Please arrange the lines in the records below as a numbered list, starting with the line containing "Прямой эфир" and going on through the line containing "уже успели доказать экономисты. Телеканал". Leave out any blank lines.

>>>>

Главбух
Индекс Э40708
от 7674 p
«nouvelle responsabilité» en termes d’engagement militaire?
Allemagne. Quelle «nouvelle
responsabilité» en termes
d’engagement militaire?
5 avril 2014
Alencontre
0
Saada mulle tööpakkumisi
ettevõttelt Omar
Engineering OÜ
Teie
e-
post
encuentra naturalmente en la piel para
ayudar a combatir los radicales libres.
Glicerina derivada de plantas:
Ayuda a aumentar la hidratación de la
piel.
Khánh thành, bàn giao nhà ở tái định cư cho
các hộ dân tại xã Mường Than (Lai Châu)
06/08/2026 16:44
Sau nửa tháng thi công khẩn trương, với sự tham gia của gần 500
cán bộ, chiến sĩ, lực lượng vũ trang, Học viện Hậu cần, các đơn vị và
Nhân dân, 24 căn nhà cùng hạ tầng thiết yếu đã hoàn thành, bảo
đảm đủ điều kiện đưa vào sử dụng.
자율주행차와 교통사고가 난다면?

<<<<
>>>>

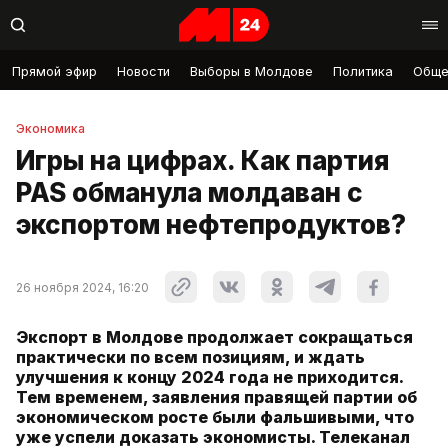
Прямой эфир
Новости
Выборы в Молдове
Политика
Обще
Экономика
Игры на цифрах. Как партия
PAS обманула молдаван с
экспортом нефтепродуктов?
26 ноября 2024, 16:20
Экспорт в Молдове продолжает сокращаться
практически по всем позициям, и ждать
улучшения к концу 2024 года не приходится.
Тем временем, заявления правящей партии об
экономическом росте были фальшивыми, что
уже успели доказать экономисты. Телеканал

<<<<

#### EXPECTED ANSWER
1. Прямой эфир
2. Новости
3. Выборы в Молдове
4. Политика
5. Обще
6. Экономика
7. Игры на цифрах. Как партия
8. PAS обманула молдаван с
9. экспортом нефтепродуктов?
10. 26 ноября 2024, 16:20
11. Экспорт в Молдове продолжает сокращаться
12. практически по всем позициям, и ждать
13. улучшения к концу 2024 года не приходится.
14. Тем временем, заявления правящей партии об
15. экономическом росте были фальшивыми, что
16. уже успели доказать экономисты. Телеканал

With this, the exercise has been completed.